Task statement
Turn the lines of all the records below into a JSON list of strings, with one string for each line and blank lines left out. Leave the pictures out of your answer.

Listed entries
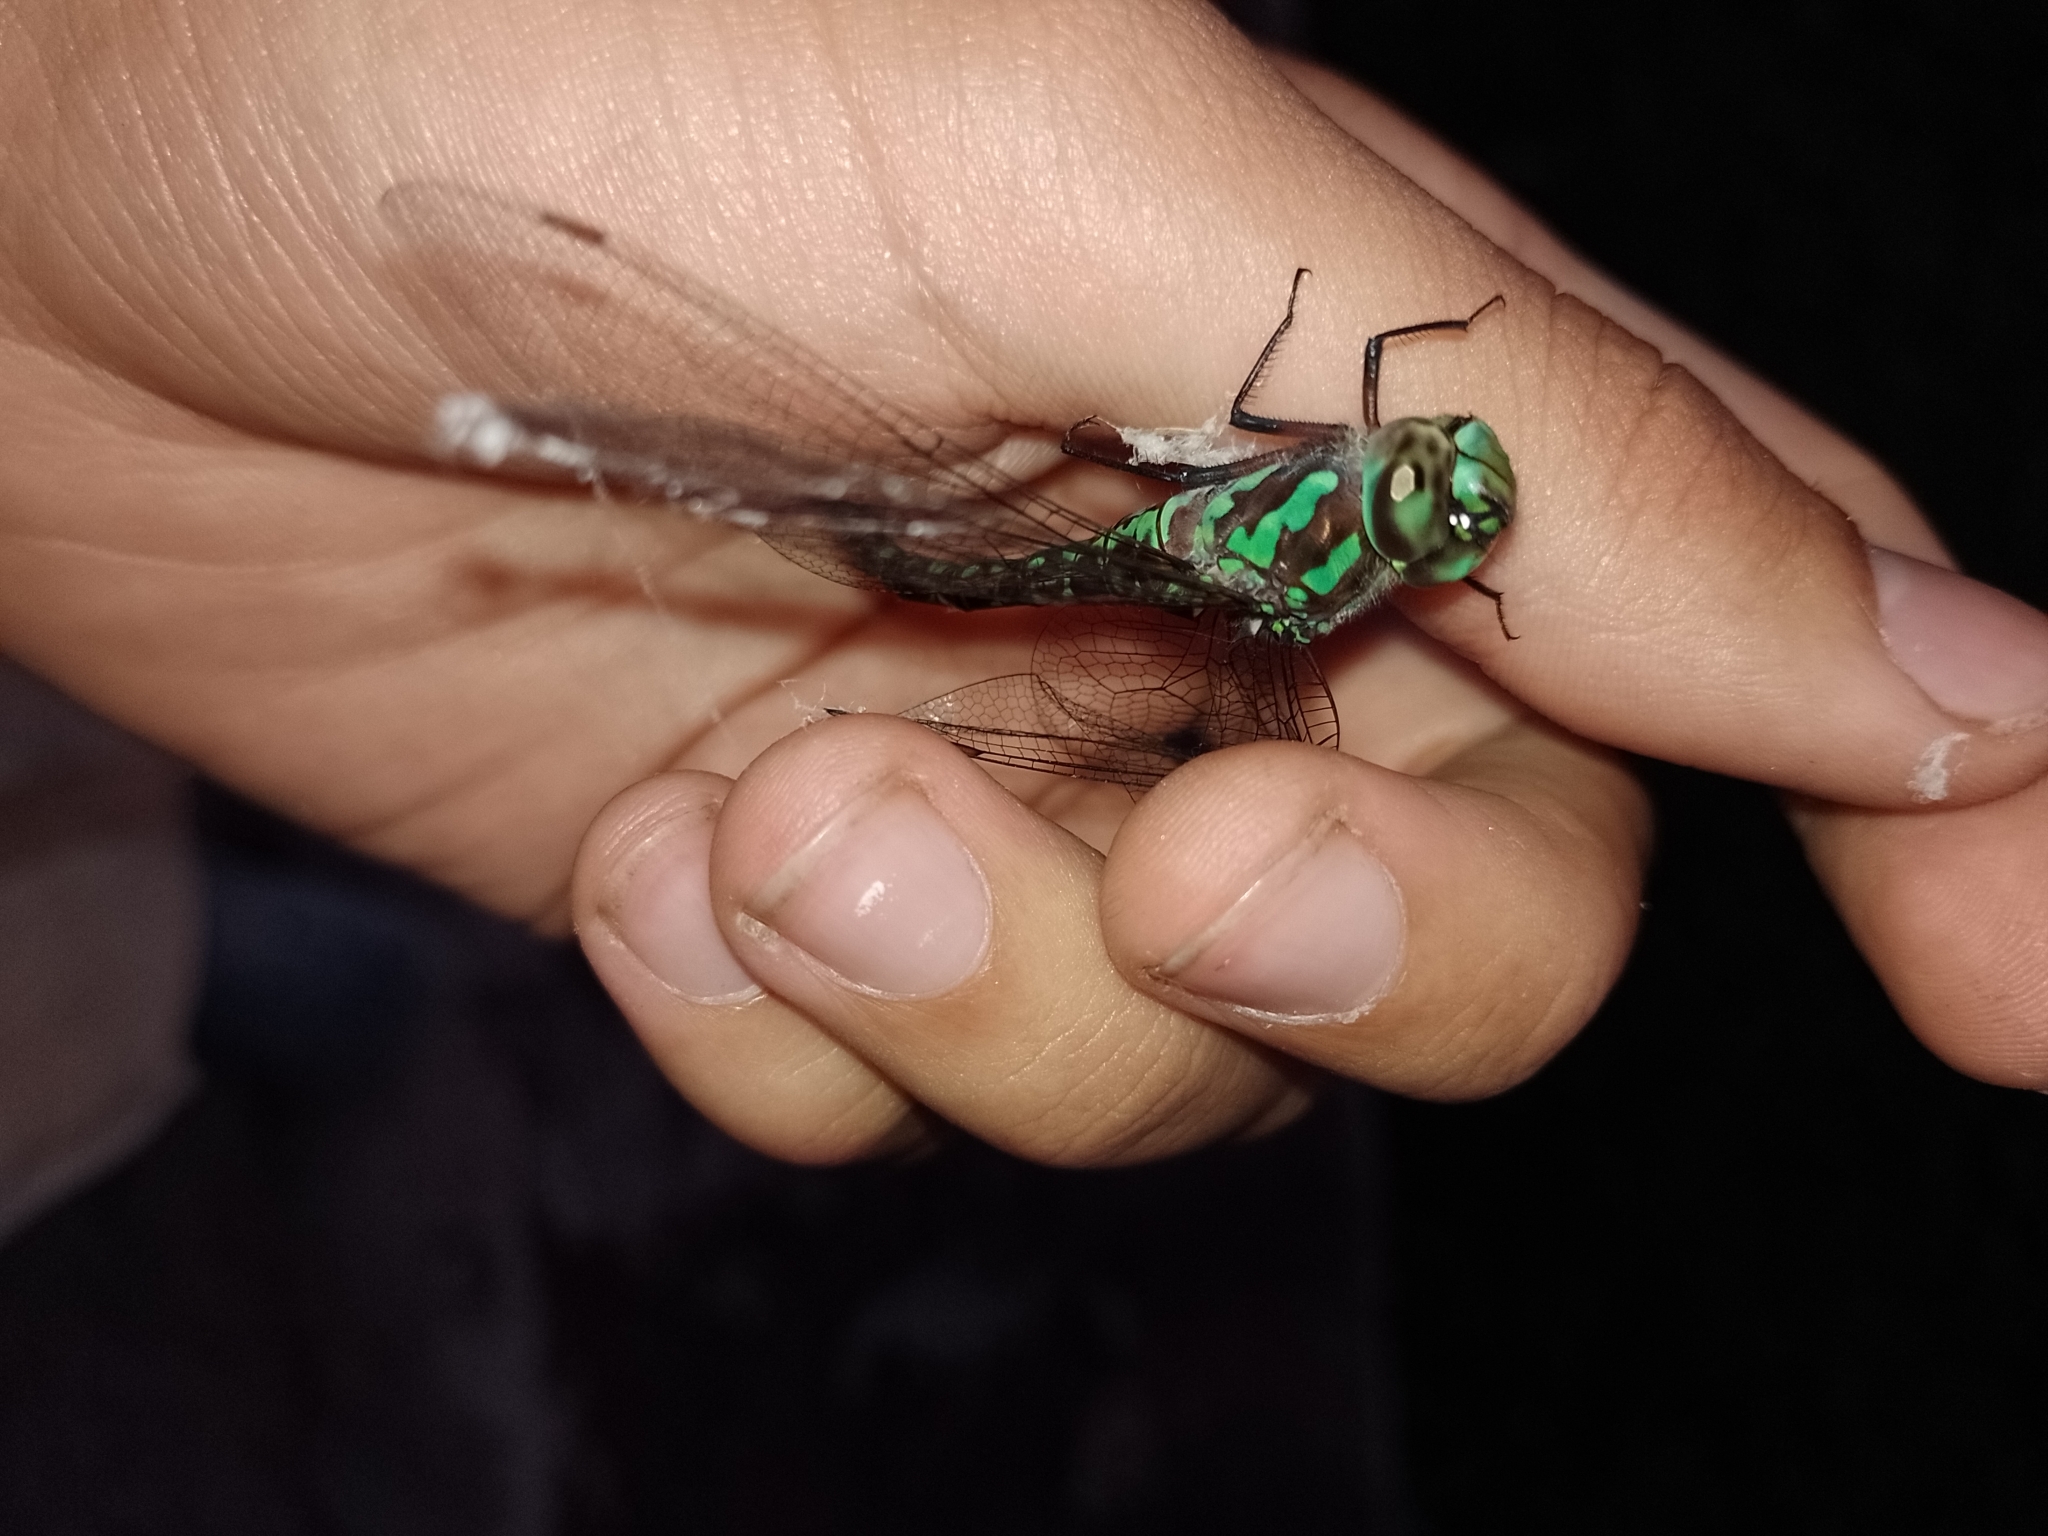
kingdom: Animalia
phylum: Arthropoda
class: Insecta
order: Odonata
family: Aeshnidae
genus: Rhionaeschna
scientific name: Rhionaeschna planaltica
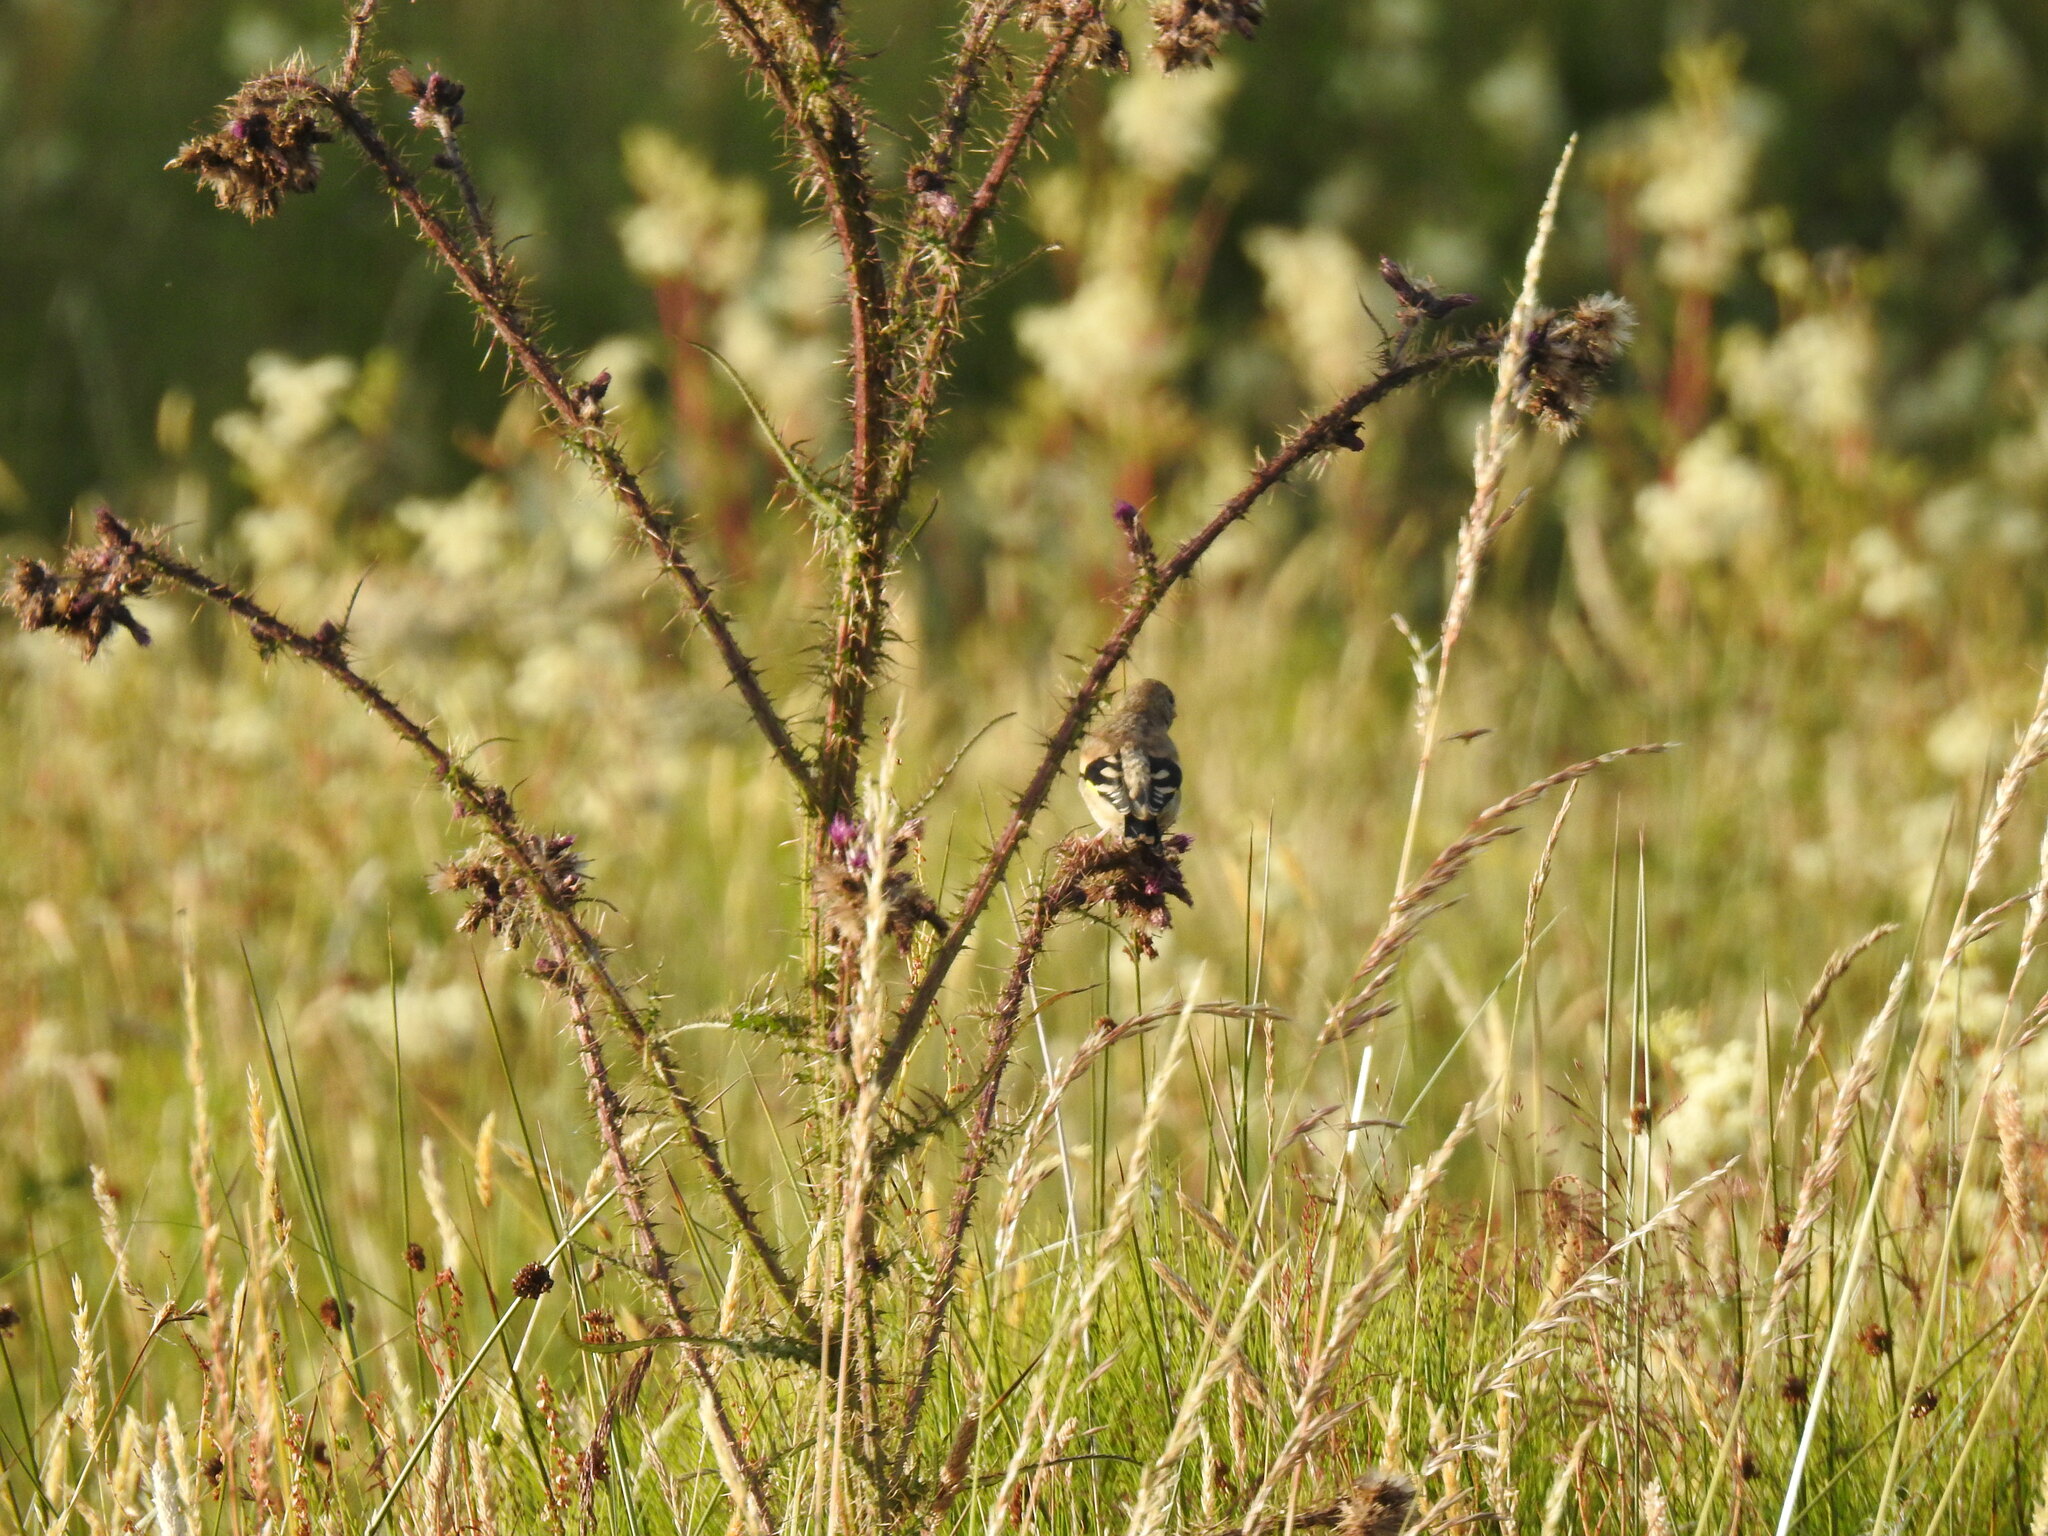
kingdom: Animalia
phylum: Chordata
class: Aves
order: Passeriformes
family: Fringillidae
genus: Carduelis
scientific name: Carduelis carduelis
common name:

Worked solution
[
  "kingdom: Animalia",
  "phylum: Arthropoda",
  "class: Insecta",
  "order: Odonata",
  "family: Aeshnidae",
  "genus: Rhionaeschna",
  "scientific name: Rhionaeschna planaltica",
  "kingdom: Animalia",
  "phylum: Chordata",
  "class: Aves",
  "order: Passeriformes",
  "family: Fringillidae",
  "genus: Carduelis",
  "scientific name: Carduelis carduelis",
  "common name:"
]